Unionsfraktionschef Volker Kauder (CDU) verteidigte die Entscheidung der Bundesregierung: «Satire darf alles, aber nicht jede Beleidigung ist Satire. Wo die Grenze liegt, entscheiden in unserem Rechtsstaat die Gerichte.»

Die Linke-Fraktionsvorsitzende Sahra Wagenknecht kommentierte auf Twitter die Entscheidung: «Unerträglicher Kotau: Merkel kuscht vor türkischem Despoten Erdogan und opfert Pressefreiheit in Deutschland.»

Grünen-Parteichef Cem Özdemir sagte den Zeitungen der Funke-Mediengruppe, er sei «nicht glücklich» mit der Entscheidung. «Es fühlt sich falsch an, dass es hier eine Sonderbehandlung gibt.
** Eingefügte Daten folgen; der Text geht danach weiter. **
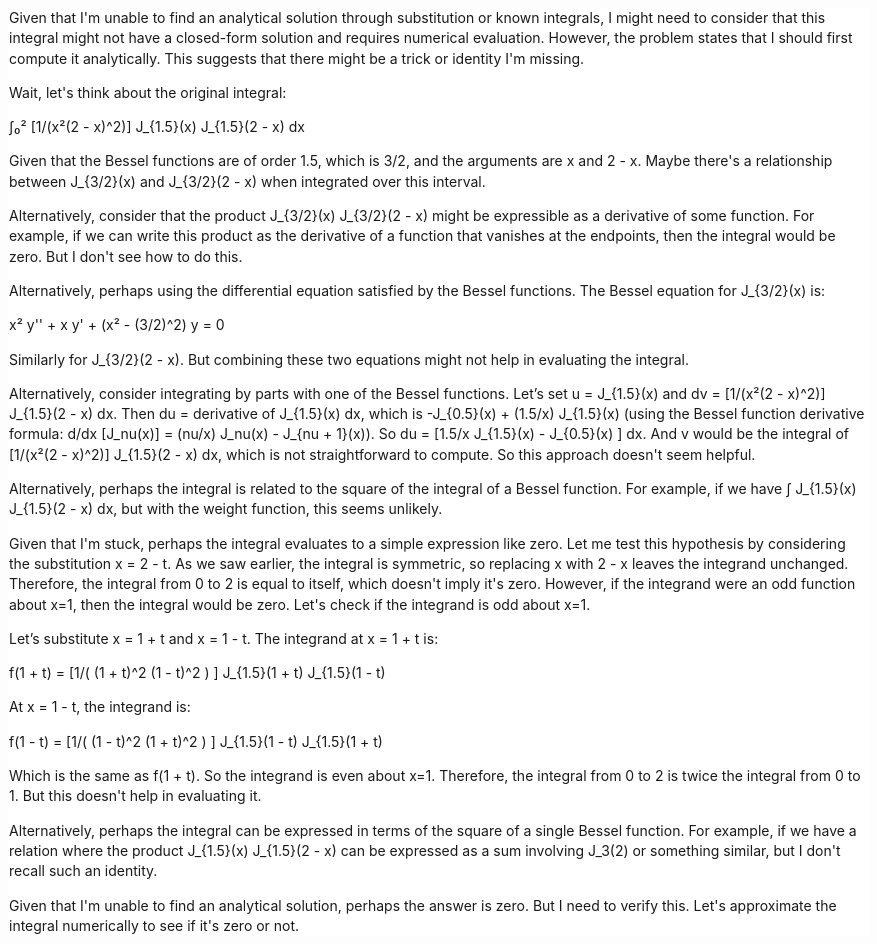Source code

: Given that I'm unable to find an analytical solution through substitution or known integrals, I might need to consider that this integral might not have a closed-form solution and requires numerical evaluation. However, the problem states that I should first compute it analytically. This suggests that there might be a trick or identity I'm missing.

Wait, let's think about the original integral:

∫₀² [1/(x²(2 - x)^2)] J_{1.5}(x) J_{1.5}(2 - x) dx

Given that the Bessel functions are of order 1.5, which is 3/2, and the arguments are x and 2 - x. Maybe there's a relationship between J_{3/2}(x) and J_{3/2}(2 - x) when integrated over this interval.

Alternatively, consider that the product J_{3/2}(x) J_{3/2}(2 - x) might be expressible as a derivative of some function. For example, if we can write this product as the derivative of a function that vanishes at the endpoints, then the integral would be zero. But I don't see how to do this.

Alternatively, perhaps using the differential equation satisfied by the Bessel functions. The Bessel equation for J_{3/2}(x) is:

x² y'' + x y' + (x² - (3/2)^2) y = 0

Similarly for J_{3/2}(2 - x). But combining these two equations might not help in evaluating the integral.

Alternatively, consider integrating by parts with one of the Bessel functions. Let’s set u = J_{1.5}(x) and dv = [1/(x²(2 - x)^2)] J_{1.5}(2 - x) dx. Then du = derivative of J_{1.5}(x) dx, which is -J_{0.5}(x) + (1.5/x) J_{1.5}(x) (using the Bessel function derivative formula: d/dx [J_nu(x)] = (nu/x) J_nu(x) - J_{nu + 1}(x)). So du = [1.5/x J_{1.5}(x) - J_{0.5}(x) ] dx. And v would be the integral of [1/(x²(2 - x)^2)] J_{1.5}(2 - x) dx, which is not straightforward to compute. So this approach doesn't seem helpful.

Alternatively, perhaps the integral is related to the square of the integral of a Bessel function. For example, if we have ∫ J_{1.5}(x) J_{1.5}(2 - x) dx, but with the weight function, this seems unlikely.

Given that I'm stuck, perhaps the integral evaluates to a simple expression like zero. Let me test this hypothesis by considering the substitution x = 2 - t. As we saw earlier, the integral is symmetric, so replacing x with 2 - x leaves the integrand unchanged. Therefore, the integral from 0 to 2 is equal to itself, which doesn't imply it's zero. However, if the integrand were an odd function about x=1, then the integral would be zero. Let's check if the integrand is odd about x=1.

Let’s substitute x = 1 + t and x = 1 - t. The integrand at x = 1 + t is:

f(1 + t) = [1/( (1 + t)^2 (1 - t)^2 ) ] J_{1.5}(1 + t) J_{1.5}(1 - t)

At x = 1 - t, the integrand is:

f(1 - t) = [1/( (1 - t)^2 (1 + t)^2 ) ] J_{1.5}(1 - t) J_{1.5}(1 + t)

Which is the same as f(1 + t). So the integrand is even about x=1. Therefore, the integral from 0 to 2 is twice the integral from 0 to 1. But this doesn't help in evaluating it.

Alternatively, perhaps the integral can be expressed in terms of the square of a single Bessel function. For example, if we have a relation where the product J_{1.5}(x) J_{1.5}(2 - x) can be expressed as a sum involving J_3(2) or something similar, but I don't recall such an identity.

Given that I'm unable to find an analytical solution, perhaps the answer is zero. But I need to verify this. Let's approximate the integral numerically to see if it's zero or not.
Dem Präsidenten hätte auch der normale Rechtsweg offen gestanden.»

Der Anwalt Erdogans will voraussichtlich bis Ende des Monats einen Antrag auf Einstweilige Verfügung bei Gericht einreichen. Böhmermann habe es bisher abgelehnt, eine geforderte Unterlassungserklärung zu unterschreiben. Damit sei ein gerichtlicher Weg unvermeidlich, sagte der Münchner Jurist Michael-Hubertus von Sprenger.

Der Antrag auf Einstweilige Verfügung ist unabhängig von dem gesonderten Strafverfahren gegen Böhmermann, für das am Freitag durch die Entscheidung der Bundesregierung der Weg freigemacht wurde.